%%
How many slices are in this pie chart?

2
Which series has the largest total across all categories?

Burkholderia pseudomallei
%%
%%
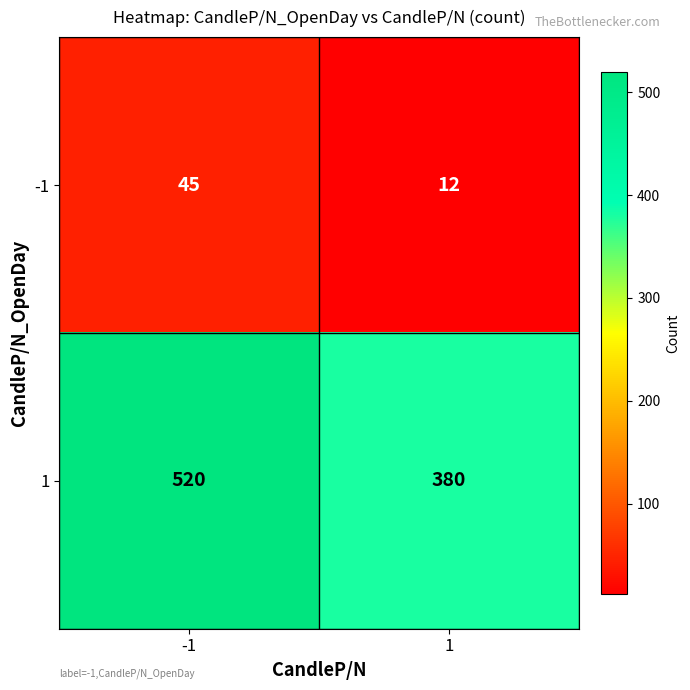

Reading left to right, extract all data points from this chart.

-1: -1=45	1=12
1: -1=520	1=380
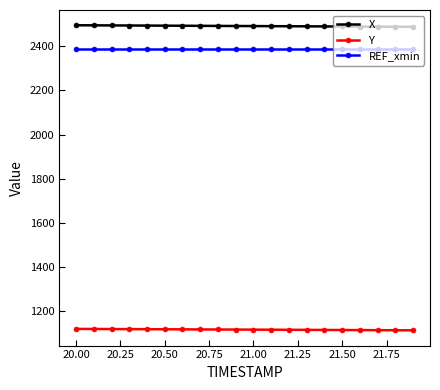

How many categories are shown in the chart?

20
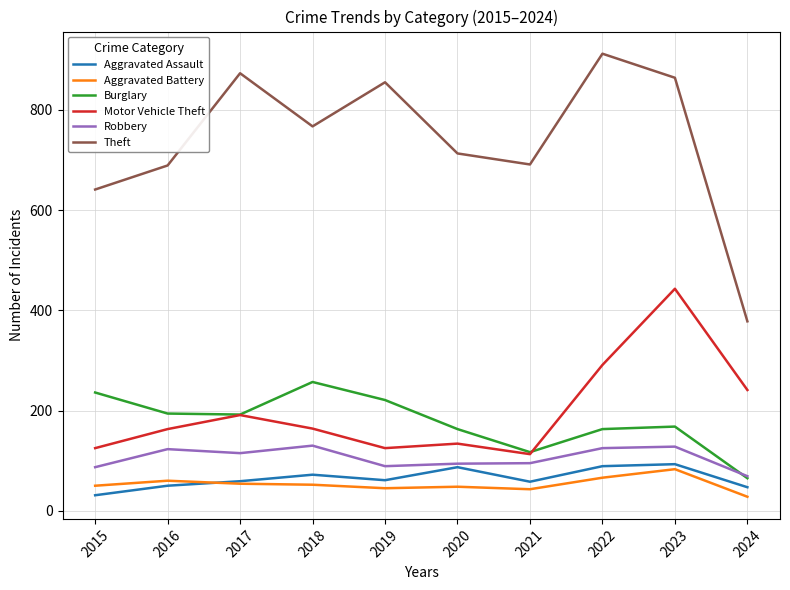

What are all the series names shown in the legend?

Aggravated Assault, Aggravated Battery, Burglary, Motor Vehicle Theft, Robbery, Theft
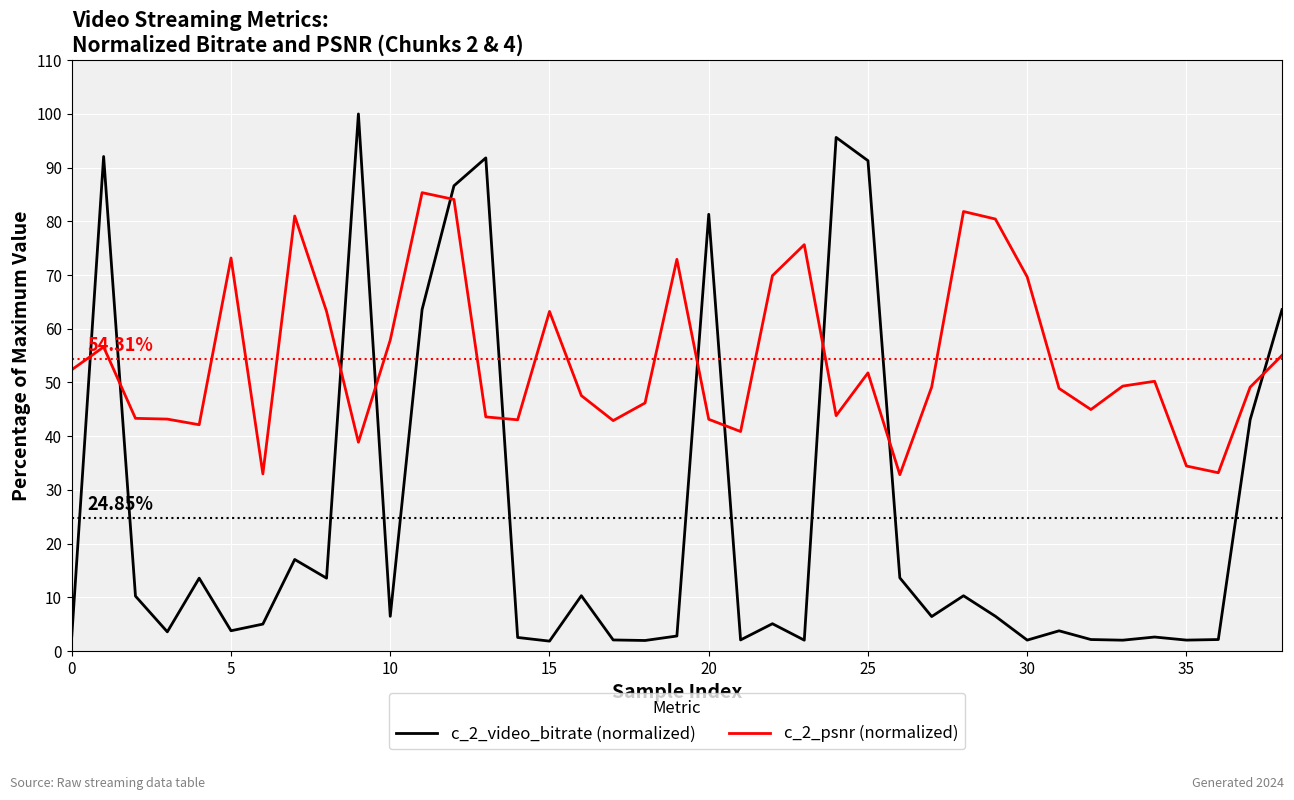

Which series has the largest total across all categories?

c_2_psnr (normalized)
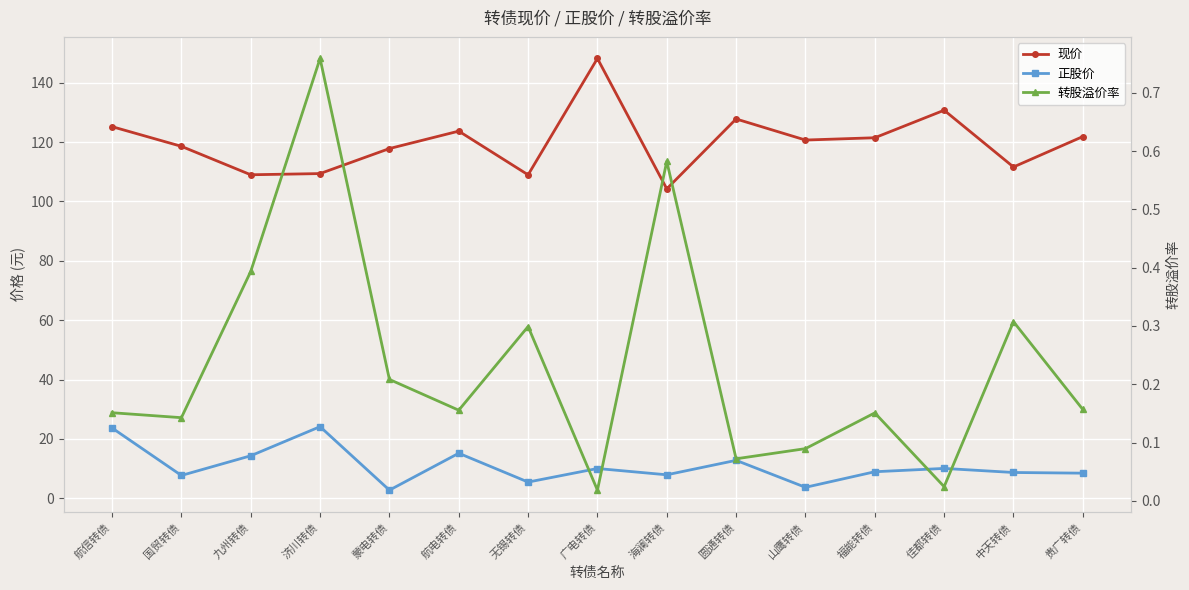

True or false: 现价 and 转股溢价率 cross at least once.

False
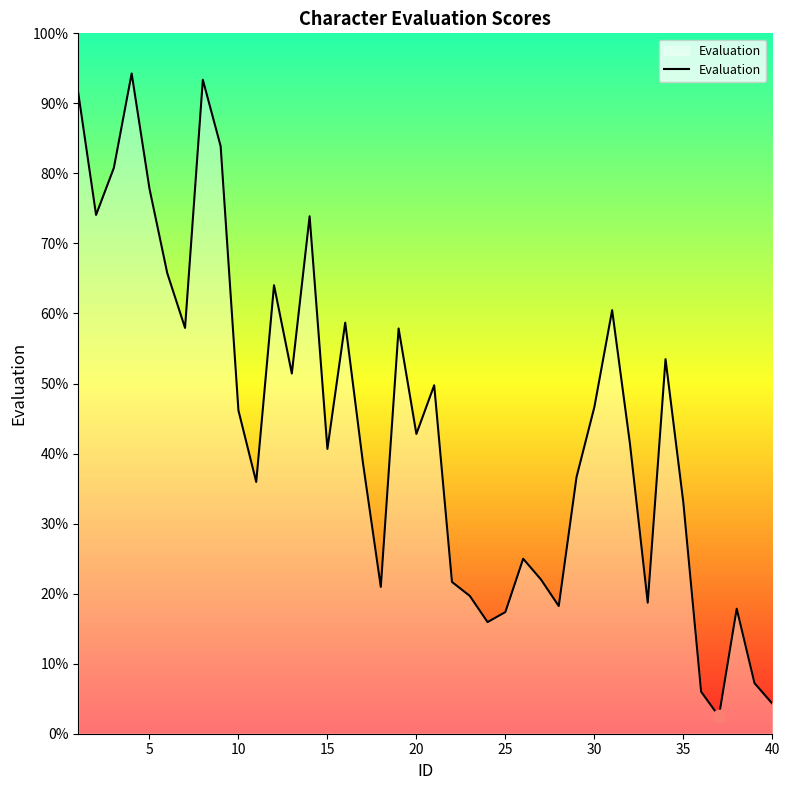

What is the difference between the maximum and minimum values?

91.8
%%
**Problem details:** Edit everything from the line containing "Reading left to" down to the line containing "Aggravated Assault, Aggravated" so that "legend" becomes "key", keep all else unchanged, and give only those lines, with the pictures omitted.

**Exercise response:**
Reading left to right, extract all data points from this chart.

-1: -1=45	1=12
1: -1=520	1=380

How many categories are shown in the chart?

20

What are all the series names shown in the key?

Aggravated Assault, Aggravated Battery, Burglary, Motor Vehicle Theft, Robbery, Theft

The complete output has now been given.